To this account Felix listens with a solemn face, occasionally looking at you to see how it affects you, and when his mother has made an end of it, adds that he looked at every coachman he met for three weeks afterwards, in hopes that he might see the scoundrel; whereupon Mrs. Nixon, with an exclamation of terror, requests to know what he would have done to him if he HAD seen him, at which Felix smiling darkly and clenching his right fist, she exclaims, ‘Goodness gracious!’ with a distracted air, and insists upon extorting a promise that he never will on any account do anything so rash, which her dutiful son-it being something more than three years since the offence was committed-reluctantly concedes, and his mother, shaking her head prophetically, fears with a sigh that his spirit will lead him into something violent yet.

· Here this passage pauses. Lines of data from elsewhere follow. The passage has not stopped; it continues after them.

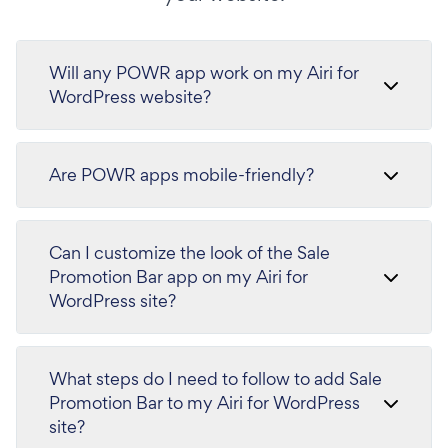
Will any POWR app work on my Airi for
WordPress website?
Are POWR apps mobile-friendly?
Can I customize the look of the Sale
Promotion Bar app on my Airi for
WordPress site?
What steps do I need to follow to add Sale
Promotion Bar to my Airi for WordPress
site?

The discourse then, by an easy transition, turns upon the spirit which glows within the bosom of Felix, upon which point Felix himself becomes eloquent, and relates a thrilling anecdote of the time when he used to sit up till two o’clock in the morning reading French, and how his mother used to say, ‘Felix, you will make yourself ill, I know you will;’ and how HE used to say, ‘Mother, I don’t care-I will do it;’ and how at last his mother privately procured a doctor to come and see him, who declared, the moment he felt his pulse, that if he had gone on reading one night more-only one night more-he must have put a blister on each temple, and another between his shoulders; and who, as it was, sat down upon the instant, and writing a prescription for a blue pill, said it must be taken immediately, or he wouldn’t answer for the consequences. The recital of these and many other moving perils of the like nature, constantly harrows up the feelings of Mr. Nixon’s friends.